Foi um dos primeiros sinais de água na fervura, depois de uma campanha amarga e de verbo muito violento. Um dos temas centrais das propostas de Trump tinha sido a deportação massiva de imigrantes ilegais. Por várias vezes o candidato garantiu resolver o problema "nos dias seguintes" à sua tomada de posse. Também ontem, com a benevolência dos vencedores, alguém próximo do já eleito abrandou a amplidão da proposta ou, pelo menos, a sua rapidez. Reince Priebus, presidente do Comité Republicano Nacional, disse que Trump, na campanha, "não estava a referir--se a deportações em massa." Frisando que "ele só falava de pessoas que tenham cometido crimes", Priebus empurrou a decisão final: "Só depois veremos o que fazemos a seguir." Foi a primeira distorção de uma promessa eleitoral, sugerindo que as mais exageradas palavras da campanha talvez não passassem de exageros retóricos.

Nas dez semanas até à tomada de posse, a 20 de janeiro, haverá a oportunidade de Trump amaciar algumas afirmações mais abruptas - e a menor não será certamente a de que se vai haver, ou não, muro na fronteira com o México, e em condições vexatórias impostas ao governo vizinho.
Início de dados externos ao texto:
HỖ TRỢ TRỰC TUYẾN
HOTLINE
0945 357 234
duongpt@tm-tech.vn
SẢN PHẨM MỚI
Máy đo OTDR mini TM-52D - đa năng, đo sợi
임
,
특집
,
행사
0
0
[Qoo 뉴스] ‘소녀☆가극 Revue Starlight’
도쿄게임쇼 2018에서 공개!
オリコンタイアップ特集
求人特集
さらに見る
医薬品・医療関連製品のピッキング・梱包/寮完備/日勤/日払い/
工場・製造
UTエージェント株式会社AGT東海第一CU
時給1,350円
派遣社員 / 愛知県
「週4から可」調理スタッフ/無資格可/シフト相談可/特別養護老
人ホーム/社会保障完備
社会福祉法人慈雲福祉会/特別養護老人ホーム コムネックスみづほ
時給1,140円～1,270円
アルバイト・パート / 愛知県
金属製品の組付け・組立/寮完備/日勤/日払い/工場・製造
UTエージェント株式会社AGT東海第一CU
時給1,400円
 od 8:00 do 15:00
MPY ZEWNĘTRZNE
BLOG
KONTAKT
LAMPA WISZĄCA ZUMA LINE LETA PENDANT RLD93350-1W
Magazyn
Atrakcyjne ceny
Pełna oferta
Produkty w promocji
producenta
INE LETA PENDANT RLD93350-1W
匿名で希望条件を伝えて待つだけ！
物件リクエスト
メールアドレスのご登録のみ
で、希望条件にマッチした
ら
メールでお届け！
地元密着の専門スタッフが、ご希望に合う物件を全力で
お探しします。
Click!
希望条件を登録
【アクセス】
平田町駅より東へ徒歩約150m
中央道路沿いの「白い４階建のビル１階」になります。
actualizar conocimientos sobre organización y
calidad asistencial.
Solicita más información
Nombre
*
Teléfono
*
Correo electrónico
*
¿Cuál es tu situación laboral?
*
A haver adaptações, elas darão também para medir quanto o candidato outsider está disposto a ceder aos costumes da política de Washington.

Entretanto, os media passaram a protagonistas do dia seguinte: têm sido acusados de não terem adivinhado a vitória de Trump, e a clareza dela. Além de terem uma atitude, em geral, contra o candidato, as suas declarações e passado sulfuroso. Segundo instantâneas teorias sociais, a unanimidade dos jornais e das televisões e a forma acintosa de alguns dos ataques tiveram o efeito perverso de atirar muitos eleitores para o voto Trump.
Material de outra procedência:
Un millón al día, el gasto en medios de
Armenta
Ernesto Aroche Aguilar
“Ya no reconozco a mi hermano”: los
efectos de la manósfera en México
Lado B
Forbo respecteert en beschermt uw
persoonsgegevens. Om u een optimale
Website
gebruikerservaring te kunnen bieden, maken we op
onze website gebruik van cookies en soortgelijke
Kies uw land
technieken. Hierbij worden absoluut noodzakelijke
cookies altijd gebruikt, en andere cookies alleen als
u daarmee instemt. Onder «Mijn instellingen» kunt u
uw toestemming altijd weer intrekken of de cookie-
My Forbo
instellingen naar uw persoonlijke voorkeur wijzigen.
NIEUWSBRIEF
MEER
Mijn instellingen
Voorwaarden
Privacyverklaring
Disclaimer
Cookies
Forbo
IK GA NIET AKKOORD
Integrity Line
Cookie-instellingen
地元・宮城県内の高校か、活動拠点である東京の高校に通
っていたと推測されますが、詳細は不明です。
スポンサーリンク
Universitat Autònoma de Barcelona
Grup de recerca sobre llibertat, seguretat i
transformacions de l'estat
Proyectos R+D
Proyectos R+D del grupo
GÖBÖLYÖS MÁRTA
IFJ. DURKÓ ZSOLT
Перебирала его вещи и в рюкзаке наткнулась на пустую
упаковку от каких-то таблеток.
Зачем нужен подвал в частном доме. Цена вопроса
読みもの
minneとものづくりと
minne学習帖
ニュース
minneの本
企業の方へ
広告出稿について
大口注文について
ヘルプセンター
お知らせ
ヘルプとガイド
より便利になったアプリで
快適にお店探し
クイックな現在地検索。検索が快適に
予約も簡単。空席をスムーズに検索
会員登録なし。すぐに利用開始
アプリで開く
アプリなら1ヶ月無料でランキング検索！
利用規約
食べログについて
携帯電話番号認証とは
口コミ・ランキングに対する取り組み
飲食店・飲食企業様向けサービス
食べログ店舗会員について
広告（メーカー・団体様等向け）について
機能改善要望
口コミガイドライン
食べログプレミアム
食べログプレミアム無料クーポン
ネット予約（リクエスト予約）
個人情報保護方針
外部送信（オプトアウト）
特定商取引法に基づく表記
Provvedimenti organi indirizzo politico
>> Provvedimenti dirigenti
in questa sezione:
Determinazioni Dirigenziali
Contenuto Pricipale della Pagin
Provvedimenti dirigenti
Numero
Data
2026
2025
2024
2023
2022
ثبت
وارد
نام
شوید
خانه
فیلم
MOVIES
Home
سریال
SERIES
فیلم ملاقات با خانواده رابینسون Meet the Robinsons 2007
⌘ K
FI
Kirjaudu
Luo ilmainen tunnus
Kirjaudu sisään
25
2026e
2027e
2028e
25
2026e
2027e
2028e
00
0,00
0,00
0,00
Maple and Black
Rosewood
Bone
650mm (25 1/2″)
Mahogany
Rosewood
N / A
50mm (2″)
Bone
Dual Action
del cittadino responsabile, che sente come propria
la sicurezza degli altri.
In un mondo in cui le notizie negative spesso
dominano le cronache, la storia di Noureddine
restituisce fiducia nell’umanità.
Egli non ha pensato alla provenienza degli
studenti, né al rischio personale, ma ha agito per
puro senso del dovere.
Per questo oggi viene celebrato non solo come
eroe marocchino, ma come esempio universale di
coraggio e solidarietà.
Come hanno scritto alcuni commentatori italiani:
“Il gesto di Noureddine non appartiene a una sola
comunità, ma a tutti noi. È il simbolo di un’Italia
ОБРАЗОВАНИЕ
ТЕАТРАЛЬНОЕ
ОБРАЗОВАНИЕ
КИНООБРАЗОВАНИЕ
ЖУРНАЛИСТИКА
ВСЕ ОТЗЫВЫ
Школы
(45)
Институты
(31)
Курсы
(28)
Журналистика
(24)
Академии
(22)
Na imprensa menos popular, o remoque não foi acolhido. David Remnick, Prémio Pulitzer e diretor há 18 anos da prestigiada revista The New Yorker, publicou ontem um texto intitulado "Uma tragédia americana". Aí, previne contra as misérias a vir: "Um presidente cujo desprezo para com as mulheres e minorias, para com as liberdades civis e factos científicos, já para não falar da simples decência, tem sido repetidamente demonstrado." E: "Trump é a vulgaridade sem limites."

Escrito dois dias antes, talvez tivesse dado mais uns votos ao novo presidente.